What can I say, but WOW.
Science, destruction, cool video shots and hot glass. What more could you ask for in a 6 minute video?
Cool, ain't it?
But, a component of this video is a good example for some other things.
Like the Housing Bubble.
Random activity creates stress in a system. Other random activity will dissipate that stress. Or intensify it.
Take for instance the beginning of that video; the hammer blow to the bulb did not cause the destruction; it was the vibrations set up by the blow, reacting in the other end of the drop that caused the drop to disintegrate almost as a single unit.
The Housing Market disappeared in almost the same way. Things like a weak job market created stress in the market. Folks who bought more house than they could afford added another stress. Folks with loans they couldn't/wouldn't repay added another. Folks owing more than the house was now worth was another stress on the system.
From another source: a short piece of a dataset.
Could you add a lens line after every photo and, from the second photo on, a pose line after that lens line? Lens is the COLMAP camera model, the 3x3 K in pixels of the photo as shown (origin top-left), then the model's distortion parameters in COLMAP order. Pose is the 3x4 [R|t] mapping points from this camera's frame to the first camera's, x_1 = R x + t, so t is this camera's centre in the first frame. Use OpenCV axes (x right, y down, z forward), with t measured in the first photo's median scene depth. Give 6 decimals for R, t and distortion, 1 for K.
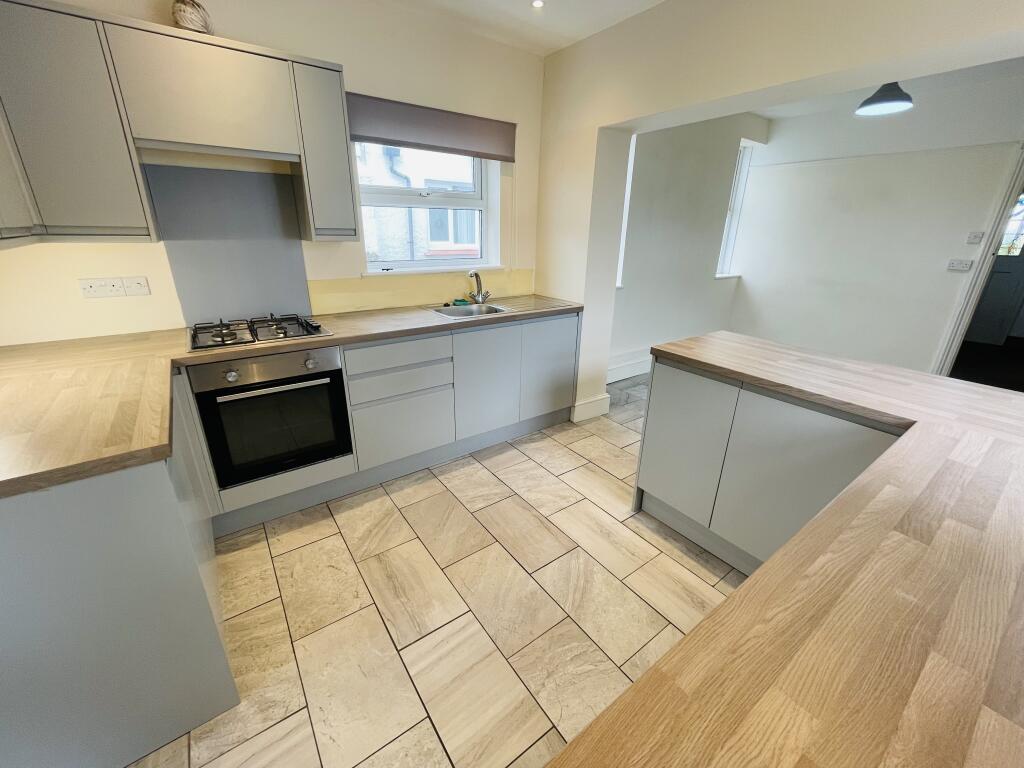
lens RADIAL K [[415.2, 0, 510.8], [0, 415.2, 381.5], [0, 0, 1]] dist [-0.001872, 0.001147]
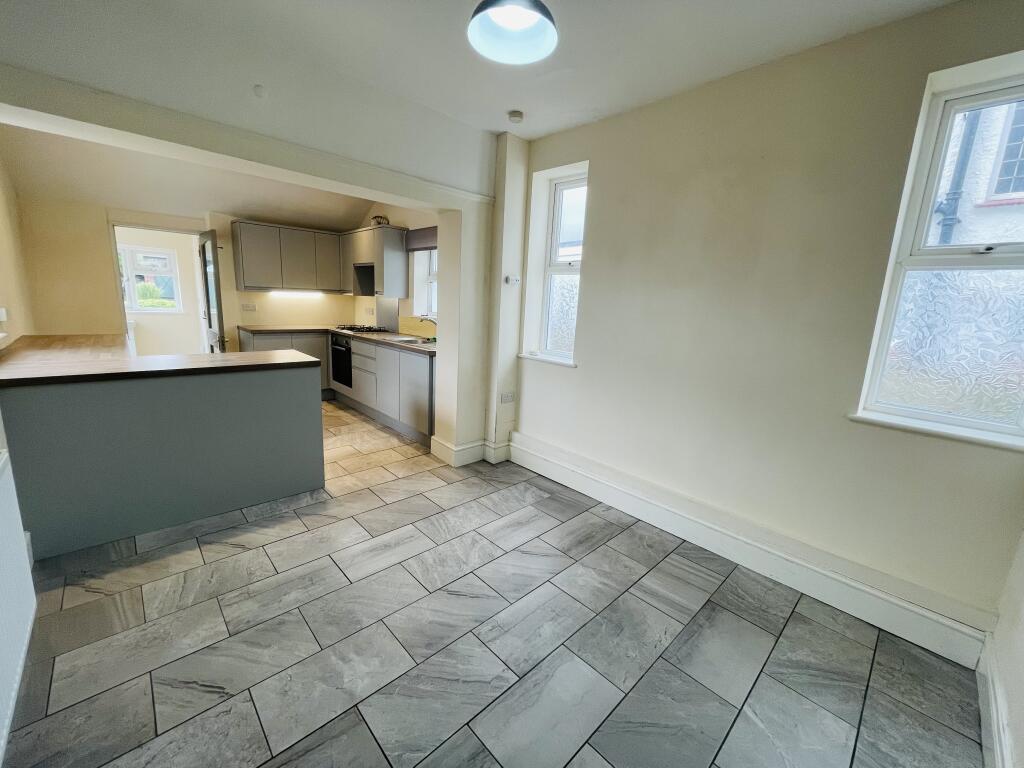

Any one of these stresses could have been easily dissipated; a rise in home values; additional jobs being created; the ability for lenders to 'redline' areas or borrowers.
A lot of random actions by a group of random people could have shifted the stress and stopped the meltdown.
Or made it worse.
And, like in the video, sometimes the obvious things are the real cause of the result; there are things going on that we can't see, either because they are well hidden, or because they are happening too fast to separate the cause and effect properly.